Progress on HTML5 Microdata Could Revolutionize Web Queries

The original, grand scheme for the Web was that information would be served up on multiple sites that would all link to one another. The world would be one, big encyclopedia. As it turned out, informational and educational sites have become massive repositories of articles and markup, some of which compete with one another; and news sites such as this one have become separate, self-standing feats of ingenuity.

The problem is that it’s not much of a Web any more, or at least less of one that was originally intended.
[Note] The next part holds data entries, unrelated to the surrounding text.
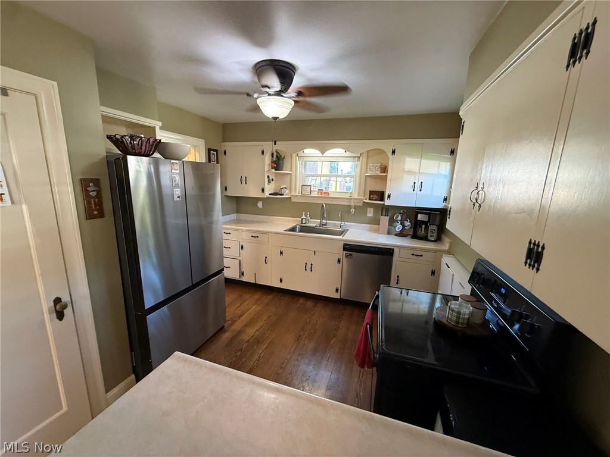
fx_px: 247
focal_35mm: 14
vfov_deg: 85.7
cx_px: 305
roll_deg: -2.5
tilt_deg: -10.5
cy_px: 228
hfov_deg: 102.1
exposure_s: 1/60
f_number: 2.2
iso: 400
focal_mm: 2.22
This is a problem that HTML5’s architects are hoping to solve, by means of new systems that would enable services from the outside (like search engines) to make more and better sense of the data being maintained by servers on the inside.

The latest progress on this front was made this week with a new round of improvements, some posted just yesterday, to the WHAT Working Group’s “living standard” specifications for microdata. Think of it as markup for your markup: a way to specify the structure and attributes of long tables of data, or even long news sites full of articles, within the markup itself without having to force servers to implement third-party parsers.

In a developers’ post earlier this week, Opera Software’s Chris Mills describes microdata:

Microdata tries to improve on what we’ve already had in the past: providing a built-in mechanism that is as easy to grasp as microformats, but also allows data processing without needing to build your own parser. And you can of course build your own microdata processing functionality for non-supporting browsers using JavaScript, if needs be.

Already, HTML5 improves the structure of articles by enabling publishers to define separate characteristics of the components of articles, not just for CSS but to help browsers better organize pages. That could change how future browsers implement tabs (imagine automatic groupings and subgroupings). But microdata goes several steps further. It enables sites to explain the context of data using terms that browsers may be able to understand. Imagine using Google to search for dinner recipes, and having recipe cards delivered from several sites inside Google, fully and properly formatted in a nice, browsable Rolodex-like gadget.

In order for sites like Google to do this automatically, however, the publishers of things like recipes would need to agree upon some kind of common vocabulary – a single list of names that one calls the parts of recipes. And here’s where things get tricky, because you can’t invoke “Google” and “imagine” in the same sentence without some caveats. Two months ago, Google put its weight behind a competing standard called RDFa, which aims to do much the same thing. In concert with Microsoft’s Bing and with Yahoo, the search leader agreed to promote one Web site, called schema.org, for the promotion of a one-stop shop where search engines and other resources could determine the best single structures for shared data.

So the question becomes, is microdata part of HTML5 or is it RDFa? The W3C has already published specifications for embedding RDFa in HTML, but both W3C and WHATWG are working (not jointly, mind you) on microdata. Still, Web developers are treating RDFa as an HTML5 component, or at least as something playing in the HTML5 playground, for one reason because Google supports it.

Once again, a critical question around HTML5 will come down to a decision on whom to trust, the architects or the implementers. If schema.org takes off, then developers will assume that RDFa is, essentially, the de facto data specification component of HTML5, regardless of what the working groups say. That little victory could give Google more leverage on other aspects of HTML5 leadership, such as implementation of the VP8 video codec versus add-on support for H.264.

UPDATE: Incorporating some information from Manu Sporny, the RDFa chair for W3C, I should make some clarifications: Google’s strong support for RDFa was made official back in May 2009, when it announced support for a feature it called Rich Snippets. That tool helps search engines like Google better determine the relevancy of Web pages, and relies on RDFa.

However, as Sporny points out, despite Google’s history with RDFa, the schema that the Schema.org team has coalesced upon is actually microdata, as the site itself explains:

Your web pages have an underlying meaning that people understand when they read the web pages. But search engines have a limited understanding of what is being discussed on those pages. By adding additional tags to the HTML of your web pages–tags that say, “Hey search engine, this information describes this specific movie, or place, or person, or video”–you can help search engines and other applications better understand your content and display it in a useful, relevant way. Microdata is a set of tags, introduced with HTML5, that allows you to do this.